:: TASK REQUIREMENTS ::
Render the items from the start through the line containing "crop: top 16.727%, bottom 16.727%" as a two-column CSV with the columns item_text and answer. Give one row per item, with its text and its answer each in a single quoted field and line breaks replaced by spaces.

-- Begin --

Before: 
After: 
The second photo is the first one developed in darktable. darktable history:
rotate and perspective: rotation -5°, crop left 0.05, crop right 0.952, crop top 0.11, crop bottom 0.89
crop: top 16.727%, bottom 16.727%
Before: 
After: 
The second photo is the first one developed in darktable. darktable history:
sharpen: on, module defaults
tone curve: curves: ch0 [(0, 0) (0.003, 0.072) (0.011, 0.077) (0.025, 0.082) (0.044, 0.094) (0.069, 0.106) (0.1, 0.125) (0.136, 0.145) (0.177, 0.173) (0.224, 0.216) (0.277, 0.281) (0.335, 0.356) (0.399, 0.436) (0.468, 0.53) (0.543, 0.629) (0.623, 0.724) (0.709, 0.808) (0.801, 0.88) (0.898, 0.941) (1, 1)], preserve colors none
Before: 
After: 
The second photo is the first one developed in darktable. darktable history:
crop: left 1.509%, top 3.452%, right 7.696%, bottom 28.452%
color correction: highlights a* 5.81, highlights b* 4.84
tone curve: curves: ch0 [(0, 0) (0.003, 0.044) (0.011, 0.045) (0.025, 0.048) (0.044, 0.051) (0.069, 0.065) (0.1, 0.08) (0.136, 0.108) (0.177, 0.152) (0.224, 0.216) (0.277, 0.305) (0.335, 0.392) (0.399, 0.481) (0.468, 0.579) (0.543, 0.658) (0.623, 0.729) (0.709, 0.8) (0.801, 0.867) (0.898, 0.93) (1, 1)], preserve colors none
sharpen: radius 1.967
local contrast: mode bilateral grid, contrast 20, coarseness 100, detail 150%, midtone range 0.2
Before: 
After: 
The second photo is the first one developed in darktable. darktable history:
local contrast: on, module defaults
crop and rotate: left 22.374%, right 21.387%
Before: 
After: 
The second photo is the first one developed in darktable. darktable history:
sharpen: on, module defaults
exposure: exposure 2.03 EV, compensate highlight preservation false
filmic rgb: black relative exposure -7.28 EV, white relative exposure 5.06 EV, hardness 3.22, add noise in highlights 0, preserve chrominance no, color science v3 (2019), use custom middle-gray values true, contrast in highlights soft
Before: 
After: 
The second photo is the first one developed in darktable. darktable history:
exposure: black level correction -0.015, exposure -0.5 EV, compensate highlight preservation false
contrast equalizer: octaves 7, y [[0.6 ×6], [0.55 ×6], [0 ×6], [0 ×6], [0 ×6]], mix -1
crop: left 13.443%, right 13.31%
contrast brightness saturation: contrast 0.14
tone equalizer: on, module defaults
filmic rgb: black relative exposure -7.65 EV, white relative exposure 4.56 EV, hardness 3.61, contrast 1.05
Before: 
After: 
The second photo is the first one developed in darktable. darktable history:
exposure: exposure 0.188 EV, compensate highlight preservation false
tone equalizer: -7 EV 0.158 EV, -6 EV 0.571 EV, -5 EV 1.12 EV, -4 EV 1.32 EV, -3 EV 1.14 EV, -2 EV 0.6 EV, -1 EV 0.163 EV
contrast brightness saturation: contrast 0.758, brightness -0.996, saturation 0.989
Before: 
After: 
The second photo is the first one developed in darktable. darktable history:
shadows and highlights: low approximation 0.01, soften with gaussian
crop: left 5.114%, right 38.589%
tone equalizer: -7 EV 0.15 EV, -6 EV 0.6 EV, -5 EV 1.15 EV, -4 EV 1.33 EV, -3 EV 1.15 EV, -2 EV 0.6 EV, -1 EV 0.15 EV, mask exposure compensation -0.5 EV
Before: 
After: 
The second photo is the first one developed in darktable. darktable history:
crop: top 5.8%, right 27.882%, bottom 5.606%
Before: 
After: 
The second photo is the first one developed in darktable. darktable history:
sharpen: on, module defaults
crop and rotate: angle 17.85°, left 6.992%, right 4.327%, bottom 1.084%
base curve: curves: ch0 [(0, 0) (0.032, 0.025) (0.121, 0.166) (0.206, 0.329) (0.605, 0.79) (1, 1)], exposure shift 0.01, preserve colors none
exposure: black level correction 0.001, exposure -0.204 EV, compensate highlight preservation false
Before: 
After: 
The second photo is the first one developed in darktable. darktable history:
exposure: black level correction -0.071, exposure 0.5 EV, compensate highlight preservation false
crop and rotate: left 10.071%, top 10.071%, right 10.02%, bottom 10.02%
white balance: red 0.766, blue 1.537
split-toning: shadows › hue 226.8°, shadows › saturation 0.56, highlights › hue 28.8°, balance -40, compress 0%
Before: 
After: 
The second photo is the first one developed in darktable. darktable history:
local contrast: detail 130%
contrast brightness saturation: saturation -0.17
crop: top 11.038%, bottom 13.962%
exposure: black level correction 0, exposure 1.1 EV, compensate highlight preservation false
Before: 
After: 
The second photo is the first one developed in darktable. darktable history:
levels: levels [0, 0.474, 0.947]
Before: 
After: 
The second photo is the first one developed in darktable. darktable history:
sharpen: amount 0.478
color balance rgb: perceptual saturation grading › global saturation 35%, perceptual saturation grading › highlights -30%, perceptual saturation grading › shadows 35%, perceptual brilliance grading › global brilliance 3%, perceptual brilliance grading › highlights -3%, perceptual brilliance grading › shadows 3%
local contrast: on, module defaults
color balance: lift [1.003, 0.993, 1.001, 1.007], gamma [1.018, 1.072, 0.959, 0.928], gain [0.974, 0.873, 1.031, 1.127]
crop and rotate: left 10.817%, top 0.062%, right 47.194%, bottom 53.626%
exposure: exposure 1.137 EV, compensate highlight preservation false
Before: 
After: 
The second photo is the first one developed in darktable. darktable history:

-- End --

:: WRITTEN ANSWER ::
item_text,answer
"Before: After: The second photo is the first one developed in darktable. darktable history:","rotate and perspective: rotation -5°, crop left 0.05, crop right 0.952, crop top 0.11, crop bottom 0.89 crop: top 16.727%, bottom 16.727%"